Пусть льет - Пол Боулз
Шрифт:
Интервал:
Закладка:
За эти четыре дня Хадижа вынудила ее вести гораздо более активную жизнь, нежели ей было потребно, таскала ее по всем барам и ночным клубам, которые девушке всегда хотелось посмотреть. Юнис встретила в этих местах нескольких знакомых. Им она представляла Хадижу как мисс Кумари из Никосии. Она считала маловероятным, что они наткнутся на того, кто говорит на современном греческом, а если б и наткнулись, она собиралась объяснить, что кипрский диалект — совершенно другой язык.

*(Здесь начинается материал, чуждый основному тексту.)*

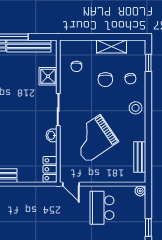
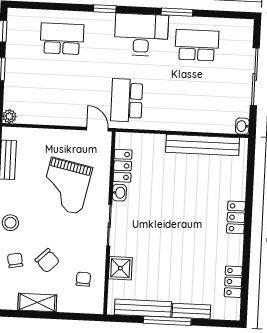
chair: (105, 80) -> (47, 261), turned 136
grand piano: (93, 139) -> (66, 186), turned 136
locker: (50, 169) -> (123, 166), moved
school desk: (102, 208) -> (127, 100), moved, turned 180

Невзирая на внешнее хладнокровие, Юнис была очень встревожена, когда Хадижа объявила о своей предполагаемой вылазке. Она откинулась на подушки, как обычно, глядя на гавань, очень твердо говоря себе, что следует предпринять действия. Против Хадижи их быть не может, значит — против американца. (Поскольку она терпеть не могла путешествовать, а мадам Папаконстанте пока не подала ни единого знака, что попытается вернуть Хадижу себе, она отказалась от мысли умыкнуть девушку в Европу.) Отталкиваясь от этого, ясно было, что следует знать, с чем сражаешься. Она думала задержаться на мысли, что у того человека нет средств, но затем решила, что в этом не будет никаких доводов, которые могли бы возыметь действие на Хадижу, и ей лучше помалкивать. А поди знай, может, у него есть средства, хотя она еще поразмыслила над подслушанным разговором в баре «Люцифер» и решила, что нежелание мужчины расставаться с деньгами не коренилось в его порочности. И ему все же пришлось занять лишнюю сумму у своего друга. Разумно было думать, что он не слишком состоятелен. Она надеялась, что это так; факт этот — сильно ей на руку. Чужая бедность обычно так и срабатывала.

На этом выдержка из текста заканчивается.